Page 59

The Last Spring

Nine moments of the same Sunday at four, late.

Spring 2076. Jan is 78. Jan in the chair. August on the couch. The cat (Nine, now 17) on the chair-arm. The lamp on.

59The Last SpringJAN
Tuesday morning, early spring 2076
#01

The Postcard from Mei

Tuesday morning.

Mei's postcard. She's twenty-four now, first year of comparative literature at BU — she sends one every six weeks or so, has since 2056, twenty years of them in the cream tin on the shelf. This one shows a Cambridge bookstore window. Auntie Jan — saw this. Thought of the chair piece. Love you. — Mei. Her handwriting has Sarah's roundness in the consonants. I put it in the tin. The tin is almost full.


Wednesday afternoon
#02

Lin's Call

Lin calls Wednesday at 3 PM.

She's 45. Professor at Davis. Divorced since 2068, pragmatically. She has the same shape she's always had — kind and direct and no nonsense about it. We talk thirty-eight minutes: Mei at BU, Henry adjusting to an empty house in Seattle, Daniel at 84 still in Oakland with his second wife. She says I will try about Henry's sixty-second birthday in October. I say that's good enough. She says that's good enough. It is.


Saturday morning
#03

Henry, Arriving

Henry's email said just-to-check-in. He shows up Saturday with a Willamette Valley pinot and his carry-on.

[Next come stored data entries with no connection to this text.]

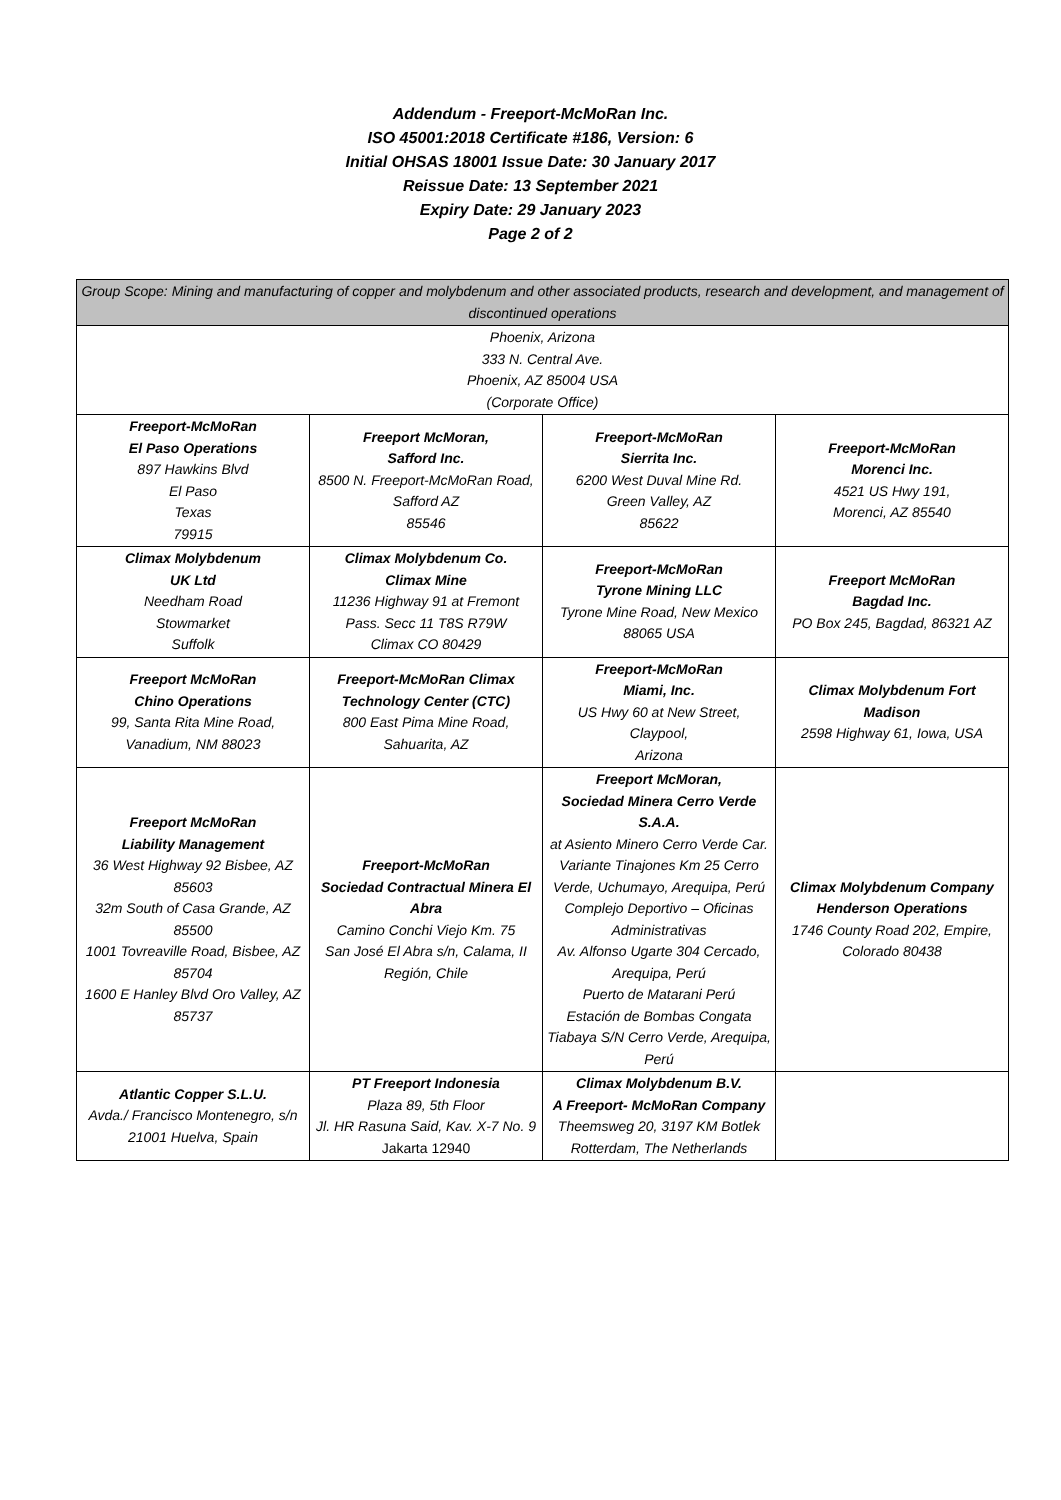Addendum - Freeport-McMoRan Inc.
ISO 45001:2018 Certificate #186, Version: 6
Initial OHSAS 18001 Issue Date: 30 January 2017
Reissue Date: 13 September 2021
Expiry Date: 29 January 2023
Page 2 of 2
| Group Scope: Mining and manufacturing of copper and molybdenum and other associated products, research and development, and management of discontinued operations | | | |
| Phoenix, Arizona 333 N. Central Ave. Phoenix, AZ 85004 USA (Corporate Office) | | | |
| Freeport-McMoRan El Paso Operations 897 Hawkins Blvd El Paso Texas 79915 | Freeport McMoran, Safford Inc. 8500 N. Freeport-McMoRan Road, Safford AZ 85546 | Freeport-McMoRan Sierrita Inc. 6200 West Duval Mine Rd. Green Valley, AZ 85622 | Freeport-McMoRan Morenci Inc. 4521 US Hwy 191, Morenci, AZ 85540 |
| Climax Molybdenum UK Ltd Needham Road Stowmarket Suffolk | Climax Molybdenum Co. Climax Mine 11236 Highway 91 at Fremont Pass. Secc 11 T8S R79W Climax CO 80429 | Freeport-McMoRan Tyrone Mining LLC Tyrone Mine Road, New Mexico 88065 USA | Freeport McMoRan Bagdad Inc. PO Box 245, Bagdad, 86321 AZ |
| Freeport McMoRan Chino Operations 99, Santa Rita Mine Road, Vanadium, NM 88023 | Freeport-McMoRan Climax Technology Center (CTC) 800 East Pima Mine Road, Sahuarita, AZ | Freeport-McMoRan Miami, Inc. US Hwy 60 at New Street, Claypool, Arizona | Climax Molybdenum Fort Madison 2598 Highway 61, Iowa, USA |
| Freeport McMoRan Liability Management 36 West Highway 92 Bisbee, AZ 85603 32m South of Casa Grande, AZ 85500 1001 Tovreaville Road, Bisbee, AZ 85704 1600 E Hanley Blvd Oro Valley, AZ 85737 | Freeport-McMoRan Sociedad Contractual Minera El Abra Camino Conchi Viejo Km. 75 San José El Abra s/n, Calama, II Región, Chile | Freeport McMoran, Sociedad Minera Cerro Verde S.A.A. at Asiento Minero Cerro Verde Car. Variante Tinajones Km 25 Cerro Verde, Uchumayo, Arequipa, Perú Complejo Deportivo – Oficinas Administrativas Av. Alfonso Ugarte 304 Cercado, Arequipa, Perú Puerto de Matarani Perú Estación de Bombas Congata Tiabaya S/N Cerro Verde, Arequipa, Perú | Climax Molybdenum Company Henderson Operations 1746 County Road 202, Empire, Colorado 80438 |
| Atlantic Copper S.L.U. Avda./ Francisco Montenegro, s/n 21001 Huelva, Spain | PT Freeport Indonesia Plaza 89, 5th Floor Jl. HR Rasuna Said, Kav. X-7 No. 9 Jakarta 12940 | Climax Molybdenum B.V. A Freeport- McMoRan Company Theemsweg 20, 3197 KM Botlek Rotterdam, The Netherlands | |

Seven years since the last visit. He hugs me at the door — longer than usual, carefuller. He says Auntie Jan. He says I have the entire weekend. I say good. He comes in. The apartment is the apartment.


Saturday afternoon
#04

The Small Things, Saturday

Henry does the small things Saturday afternoon without being asked — he found the list in his head from the last visit and the FaceTime calls in between.

The bathroom bulb. The loose Phillips-head in the window shade. A gutter clog August has been meaning to handle. Done by 4:42 PM. He doesn't make a thing of it. He fixes; he moves on. The list I've been carrying in my head for two months is gone. I hadn't mentioned the list.


Saturday evening
#05

Saturday Dinner

Henry makes pasta Saturday — Anika's recipe, which is Sarah's grandmother's recipe, which means Sarah is in the room.

Good pasta. We talk about Mei's Sebald coursework, Daniel's January cold, Seattle weather. August mentions the bodega-grandson's new child. We talk for a long time. The dinner Saturday was what it needed to be.


Sunday morning, 7:14 AM
#06

The Sunday Morning, Before

Sunday morning, 7:14 AM.

Notebook open. Two sentences: henry leaves at 3. sunday at four after. The morning notes this. The morning is the morning. The teapot is on. Henry is still asleep.


Sunday at 3:14 PM
#07

Henry, the Goodbye

3:14 PM.

Henry hugs me at the door — careful with it. He says I'll come back in the summer. Mei will be back from Boston. We'll come together. I say good. I'll be here. He says yes you will. He means it as comfort. He's right. He goes. I make tea. By 3:42 the apartment is quiet again.


Sunday afternoon
#08

The Notebook, the Late Page

3:42 PM.

Notebook open. Three sentences: Henry was here. The apartment is the apartment. The eleventh notebook is half-full. It is exactly half-full, started November 2074. That's the page. Close the notebook. The chair holds me. Nine on the chair-arm. Sunday at four is coming.


Sunday at 4:14 PM
#09

The Eighteenth Recursion

Sunday at four.

Light at 4:42, lower than it used to be, catching the edge of the teapot. August on the couch with the Tranströmer translations — he's had that book for thirty years. The cat on the chair-arm. The lamp not yet on; still enough light. I don't think about how many more of these there are. The tea is warm. The recursion holds.